Laura Wilson, owner of the Citizen Incubator Kitchens that many market vendors use, says one of her missions is to share the policies and procedures of the health and ag departments with members.

“Helping our members prepare wholesome and unadulterated food for the Nashville marketplace is one of our highest priorities, and we have great relationships with the departments of health and agriculture that allow us to share information,” Wilson says. “I believe it is possible to both satisfy the real concerns of the health department for food safety and to allow some of the same on-site food preparation that is allowed for festivals and special events.”

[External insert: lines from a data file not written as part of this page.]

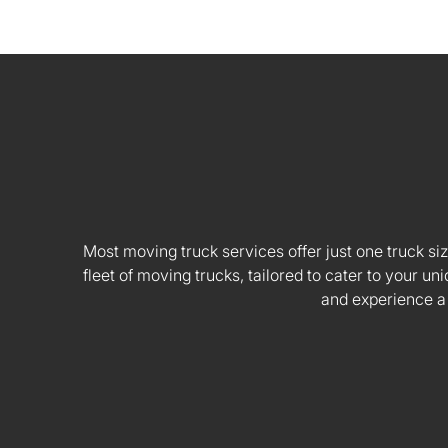
Most moving truck services offer just one truck siz
fleet of moving trucks, tailored to cater to your
and experience a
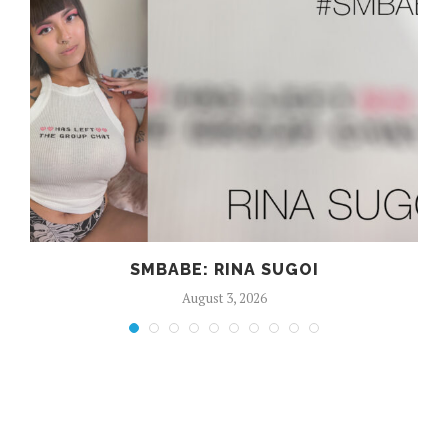
SMBABE: RINA SUGOI
August 3, 2026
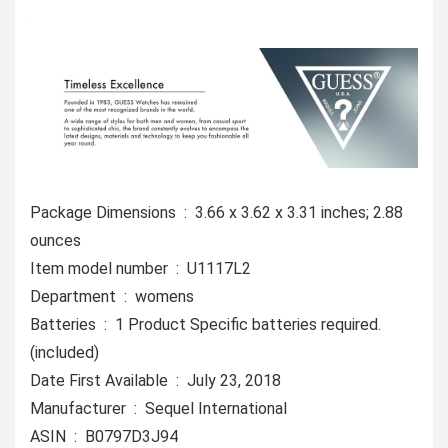
Package Dimensions ‏ : ‎ 3.66 x 3.62 x 3.31 inches; 2.88
ounces
Item model number ‏ : ‎ U1117L2
Department ‏ : ‎ womens
Batteries ‏ : ‎ 1 Product Specific batteries required.
(included)
Date First Available ‏ : ‎ July 23, 2018
Manufacturer ‏ : ‎ Sequel International
ASIN ‏ : ‎ B0797D3J94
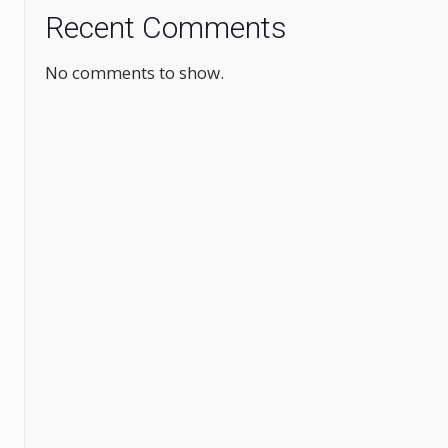
Recent Comments
No comments to show.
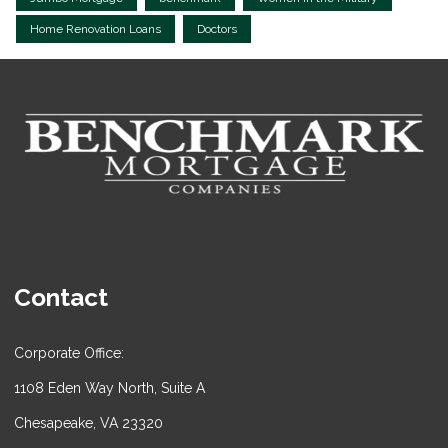
Home Renovation Loans
Doctors
Contact
Corporate Office:
1108 Eden Way North, Suite A
Chesapeake, VA 23320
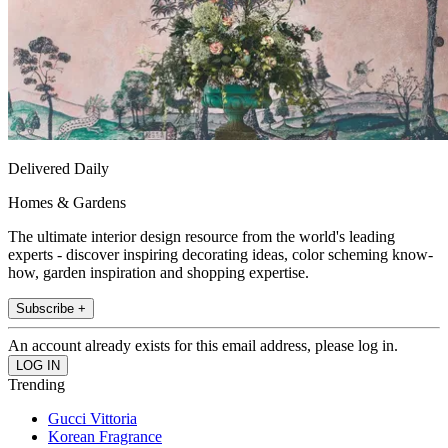
Delivered Daily
Homes & Gardens
The ultimate interior design resource from the world's leading
experts - discover inspiring decorating ideas, color scheming know-
how, garden inspiration and shopping expertise.
Subscribe +
An account already exists for this email address, please log in.
Trending
Gucci Vittoria
Korean Fragrance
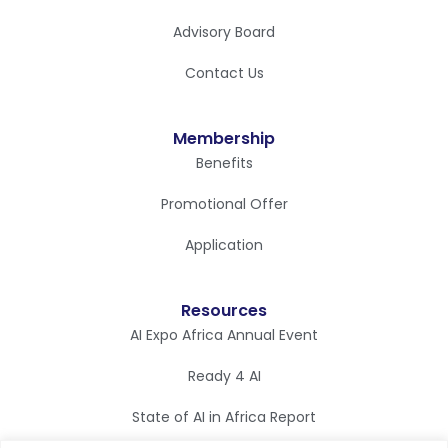
Advisory Board
Contact Us
Membership
Benefits
Promotional Offer
Application
Resources
AI Expo Africa Annual Event
Ready 4 AI
State of AI in Africa Report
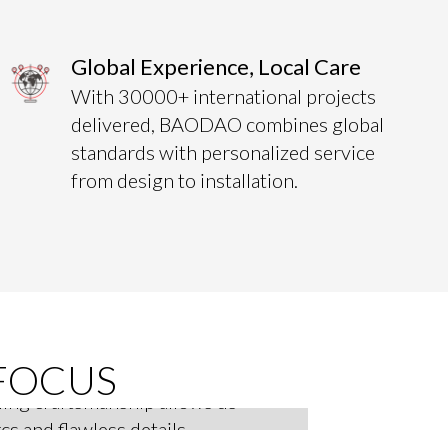
Global Experience, Local Care
With 30000+ international projects
delivered, BAODAO combines global
standards with personalized service
from design to installation.
anel Technology
FOCUS
ing craftsmanship allows us
cs and flawless details,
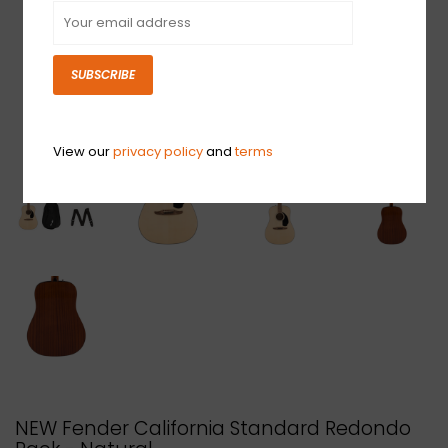
SUBSCRIBE
View our
privacy policy
and
terms
NEW Fender California Standard Redondo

A coalition of farmers, market managers, chefs, commissary kitchen operators and others are looking at how to make that happen. The group called the Tennessee Food and Farming Alliancewants Tennessee health codes to better reflect food safety norms for farmers markets in a way that mitigates risks and allows small businesses to thrive. A vendor survey produced a picture of concerns and hopes around markets — although some vendors declined to complete the survey because they were concerned about repercussions for their businesses. The organization has launched a website, social media accounts and a statewide petition members hope the public will sign on to.

While some markets are year-round, the bulk of sales for many are in warm-weather months. The idea is to use the slower season to work with legislators, regulators and others to figure out options for safe, healthy and thriving markets. That may include some kind of health code variance or memorandum of understanding until state law can be changed.

Some vendors are finding inspiration from ways other states permit ready-to-eat foods in markets. Possible changes could include reclassifying what a farmers market is, creating a system where a market could purchase equipment that could be shared by multiple vendors, or using a tiered system, so that regulations are tied to levels of risk (different requirements for precooked food versus grilling a raw burger, for instance).

“It feels like the markets are being held back,” Martinez says. “The local government will bend over backwards for tourists. Why not help people who live here and raise families here and are the lifeblood of the community?”